Comment by photonthug

Comment by photonthug 3 days ago

4 replies

Yes please, more containers-first thinking for all things AI. The fact that this has been largely absent from most discussions and demos regarding agents and vibe-coding seems like a big red flag to me. I mean if we're going to YOLO the code, perhaps we should at least pay some attention to the dev / test harness?

It's worth thinking about reproducibility even if you're not concerned about security. We would not have to argue so much about the effectiveness of something like vibe-coding if everyone could simply share process/tooling without tons of custom setup. And even if you're not worried about filesystem sandboxing and leaking secrets like ssh keys, even if versioning with git is enough of an undo button for you.. who wants to clutter their whole system with a ton of new language stacks and/or weird dependencies for every small experiment? Most experiments with the new hotness are going to fail, so we should expect to do a lot..

manmal 3 days ago

Containers bring their own set of problems, there are some examples brought up in this thread, mainly around communication with the host OS.

I‘d argue the reproducible parts of vibe coding (agentic engineering) setups are just text files. Many people use a mix of web apps (AI studio), Mac apps (Wispr Flow), and other UI tools (repo prompt) in their workflow which can’t be put in a container anyway - well, reasonably at least.

If you want security, containers won’t get you that far. You’ll need to use a VM.

But if you give Claude Code access to your GitHub repo, what else is there worth protecting, that’s not protected by keychain & sudo?

  • photonthug 3 days ago

    All development is text files, that is missing the point. The development environment is a system, and a pretty complicated one too. It matters where the files are, what's in them, and how they interact. Things change together instead of staying isolated, you add more pieces over time, and even more things need to change together. Anyone who likes text-files more than click-to-configure UIs for tools, will probably like containers more than text files for systems, and for all the same reasons.

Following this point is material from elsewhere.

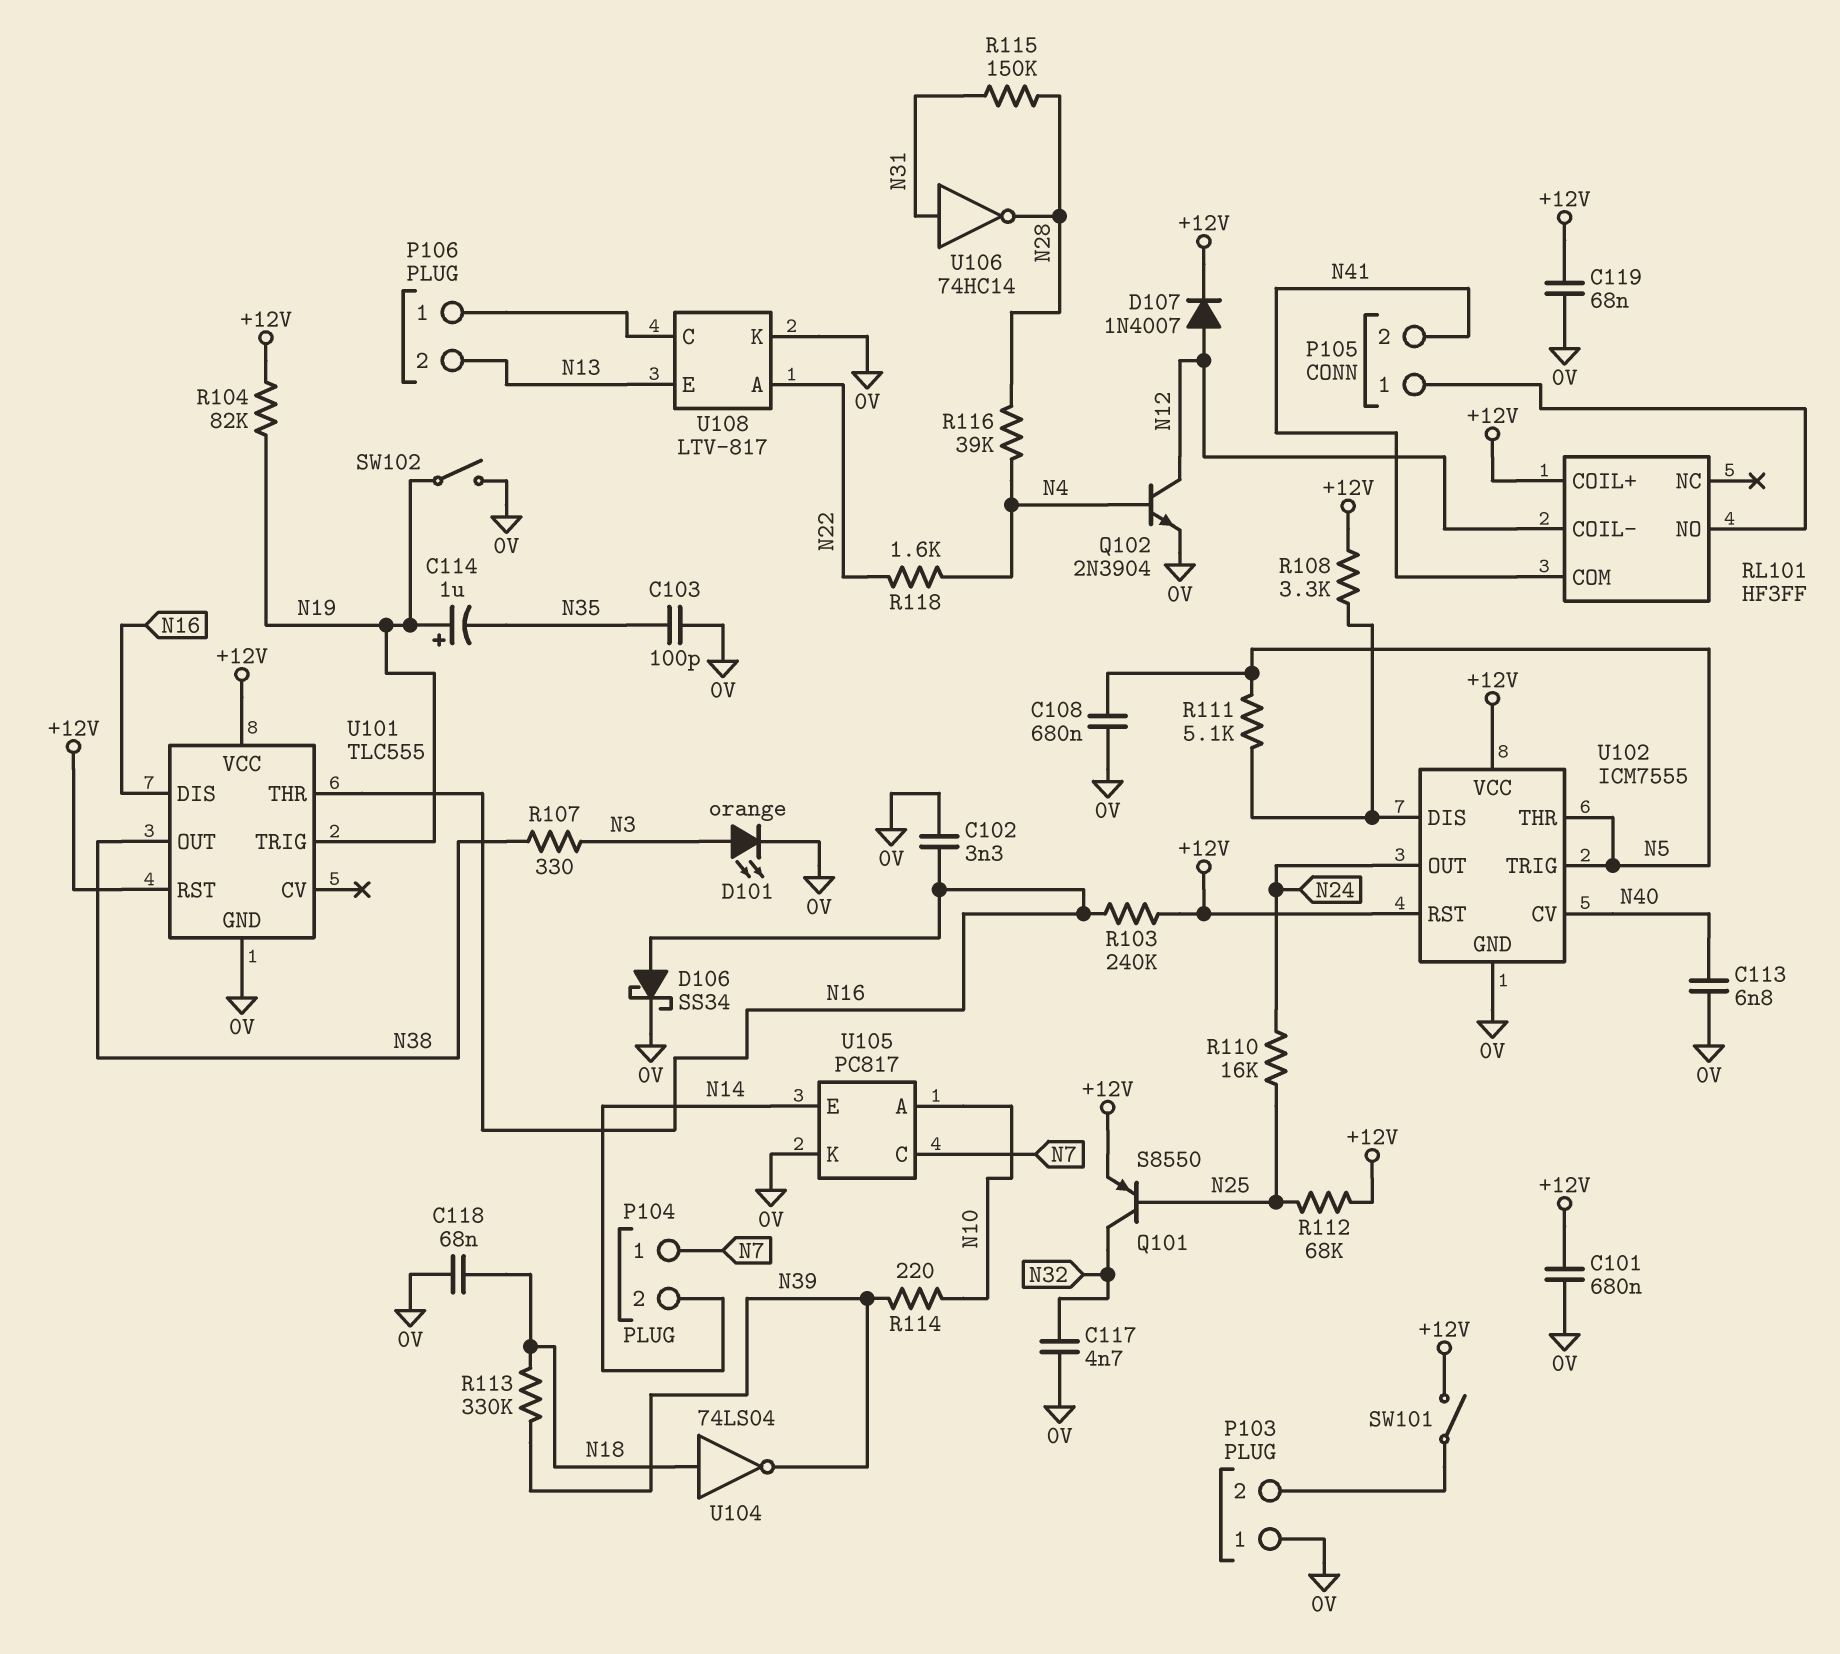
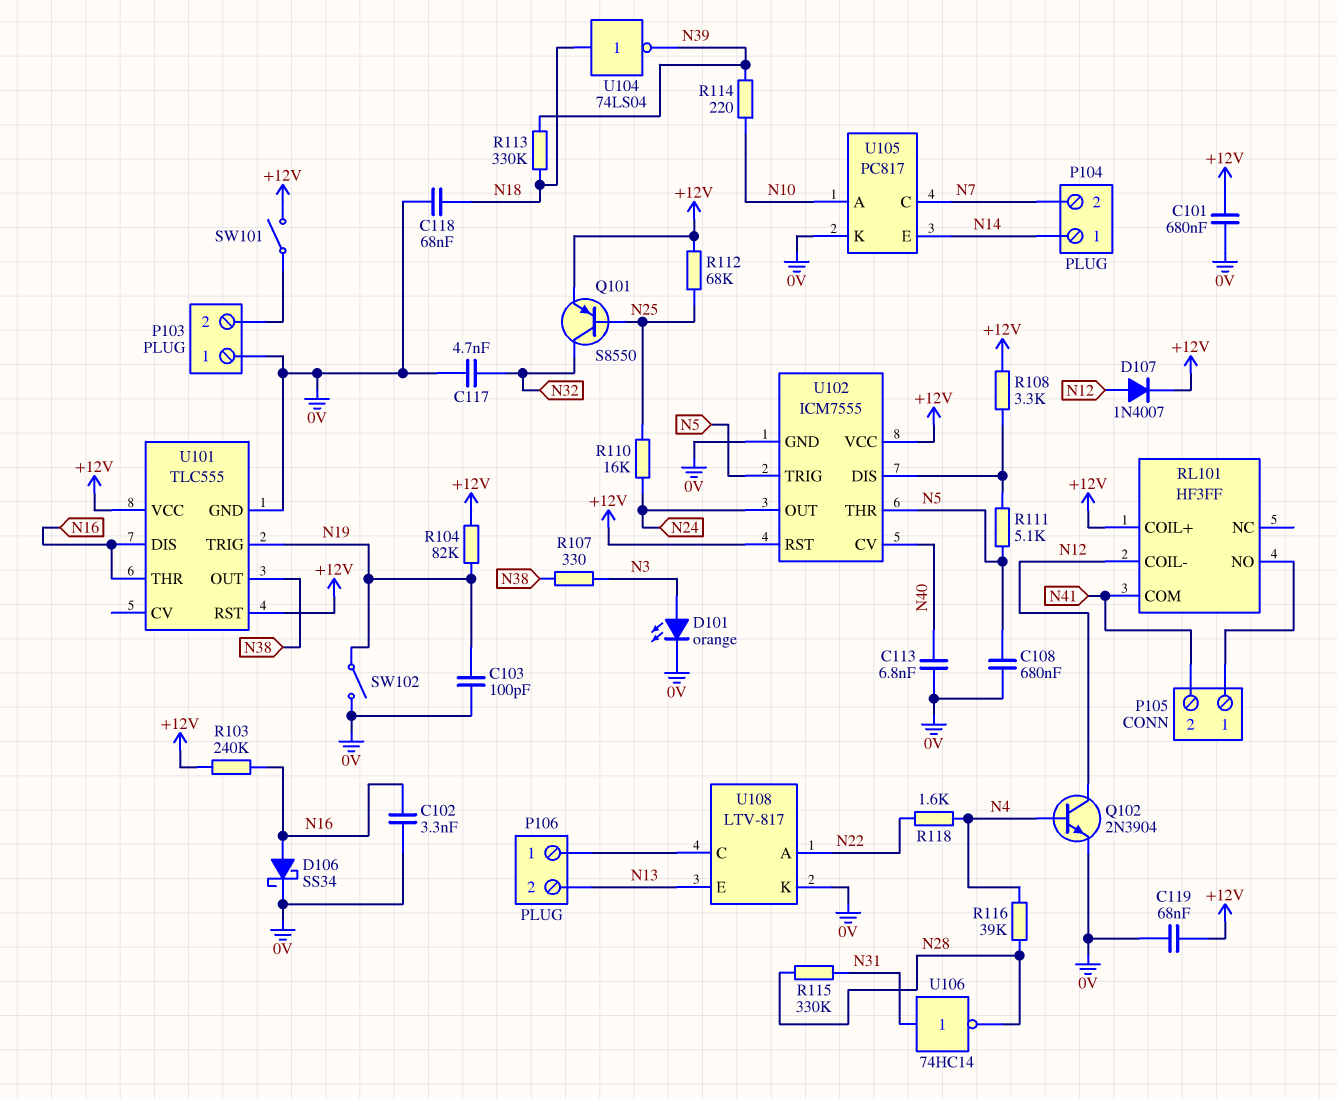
C103: 100pF (0V, N35) -> 100pF (0V, N19)
C114: 1uF (plus N19, minus N35) -> none
P104 pin 1: N7 -> N14
P104 pin 2: N14 -> N7
R115: 150k (N28, N31) -> 330k (N28, N31)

    Your choices to reproduce complex systems are basically to 1) deny that complexity exists and accept any corresponding limitations in your working environment, 2) follow some error-prone multistep processes to reproduce existing system setup manually, 3) commit to centralizing all development on external cloud platforms, or 4) do something else to bundle together a setup that's repeatable.

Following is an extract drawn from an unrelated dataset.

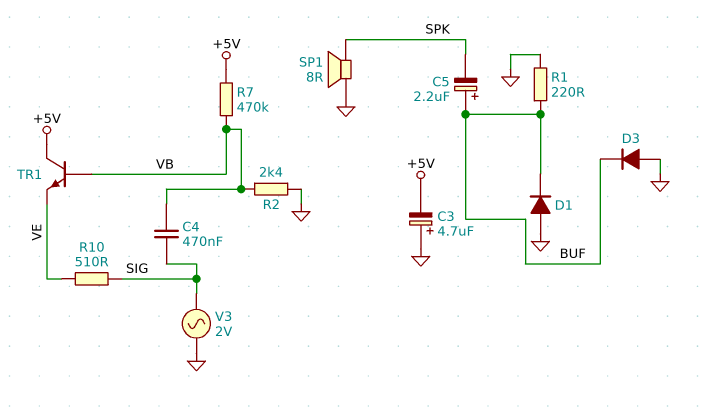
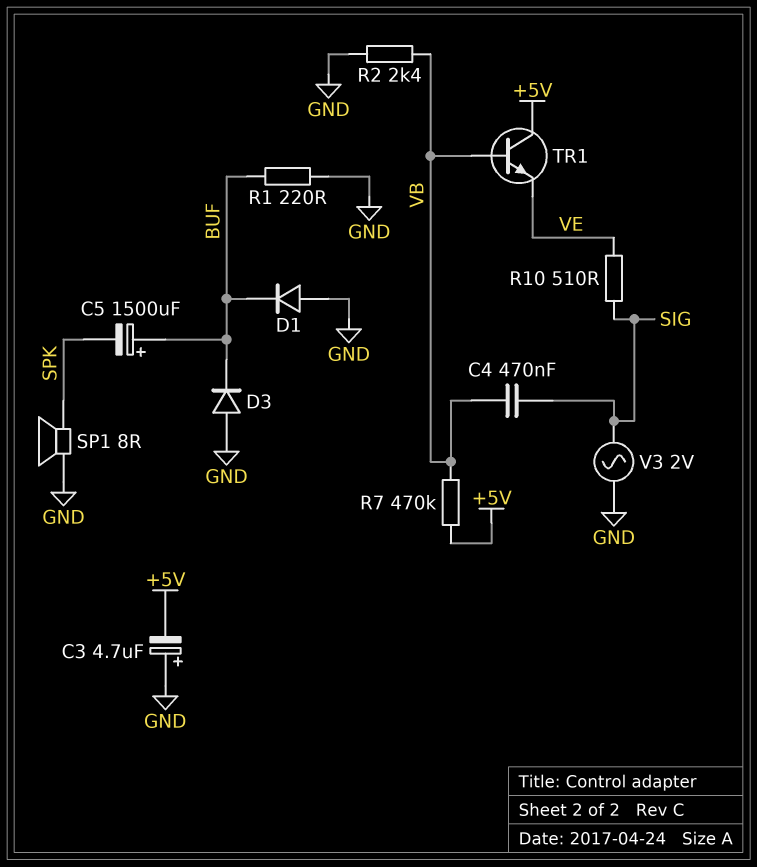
C5: 2.2uF (plus BUF, minus SPK) -> 1500uF (plus BUF, minus SPK)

    I'm strongly in favor of (4) here, and while I'd probably disagree that it requires VMs instead of docker, the goal of repeatable processes is so important that hey, whatever works. It sounds like you're in camp 1 or 2?

    • skydhash 3 days ago

      > The development environment is a system, and a pretty complicated one too.

      It's also partly personal. I also like to use isolated environments, mostly because I tinker with different technologies, and over times, it becomes a mess on my machine.

      But I still like my git config, my editor and other tooling that I have to assist in my tasks. And it's not worth it to replicate it over to other people's setup. And neither I want their things.

      • photonthug 3 days ago

        > But I still like my git config, my editor and other tooling that I have to assist in my tasks. And it's not worth it to replicate it over to other people's setup.

        This isn't about stopping you from customizing your development environment. It's about making your custom development environment automatically useful on your desktop or your laptop, or committing a project-specific starter environment to version control so that it doesn't take everyone on your team days to onboard.

        > And neither I want their things.

        Why not? This isn't about something like git aliases or editor keyboard shortcuts. It's about tooling pipelines. If someone's claiming enhanced productivity I don't want to watch their 1 hour youtube video, pause it, and painstakingly recreate their setup to check if the claims are true.

        There's a reason projects grow Tiltfiles, compose files, and similar. In the limit, agents are basically just a collection of microservices that just happen to operate on code. How do you expect to do that sort of thing without tools?